Regardless of channel, participating consumers will get a push notification message whether they win, lose or get waitlisted.

Foot Locker plans to continually roll out platform updates over the next several months in an effort to thwart bots that try to flood the site.

And by opening up online inventory within the Launch Reservation system, Foot Locker can get more of its product out to its larger expected pool of winners.

The program incentivizes the company’s FLX Rewards members with a feature called “Head Starts” upon reserving a drop, improving their chances to win exclusive sneaker releases. The more consumers use Head Starts, the better their chances of winning.

Consumers who join the three-tiered FLX Rewards loyalty program, which launched in February last year, can earn “XPoints” with purchases that can be redeemed for Head Starts.
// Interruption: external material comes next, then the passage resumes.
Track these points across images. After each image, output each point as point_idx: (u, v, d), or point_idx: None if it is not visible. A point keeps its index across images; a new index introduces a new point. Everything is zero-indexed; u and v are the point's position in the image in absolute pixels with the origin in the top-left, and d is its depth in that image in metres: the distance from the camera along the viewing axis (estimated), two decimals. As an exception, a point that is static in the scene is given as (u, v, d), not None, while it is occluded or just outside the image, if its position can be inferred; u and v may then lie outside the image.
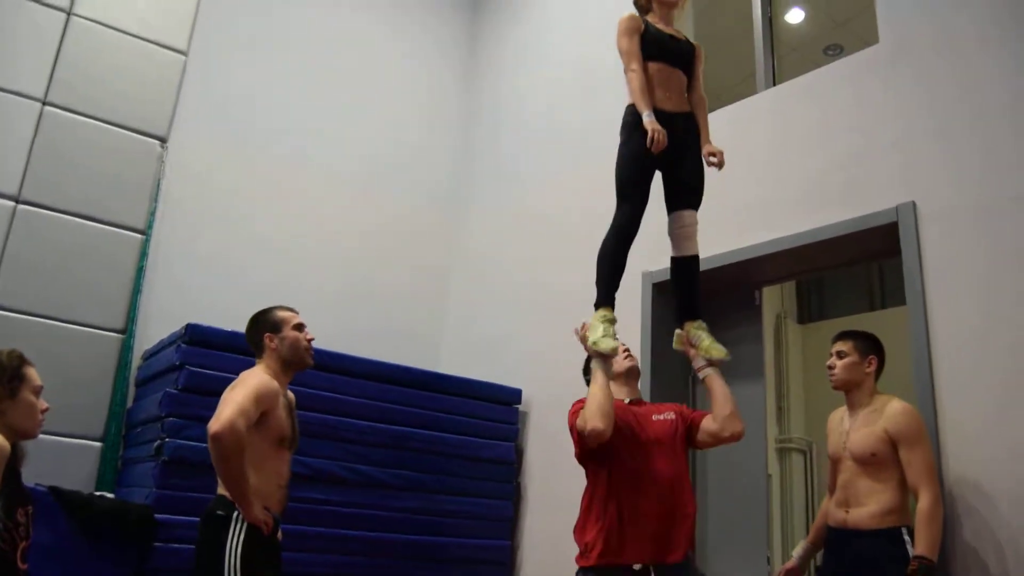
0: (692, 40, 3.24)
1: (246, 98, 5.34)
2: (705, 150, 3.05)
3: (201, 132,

FLX members can earn 100 XPoints for every $1 spent at any Foot Locker brand.

In an August earnings call, Foot Locker chairman and CEO Richard Johnson said that FLX members grew on a sequential basis from 20 million to 25 million in the second quarter, with these consumers spending 75 percent more than nonmembers in the period. Additionally, Johnson said FLX members’ average order values tracked approximately 10 percent higher, and this cohort also shopped more frequently.

Foot Locker is continuing to evolve in various ways, recently acquiring footwear retailers Atmos and WSS for a combined $1.1 billion.

Total sales for the company’s second quarter increased 9.5 percent to $2.28 billion, while sales increased 28.2 percent on a two-year basis.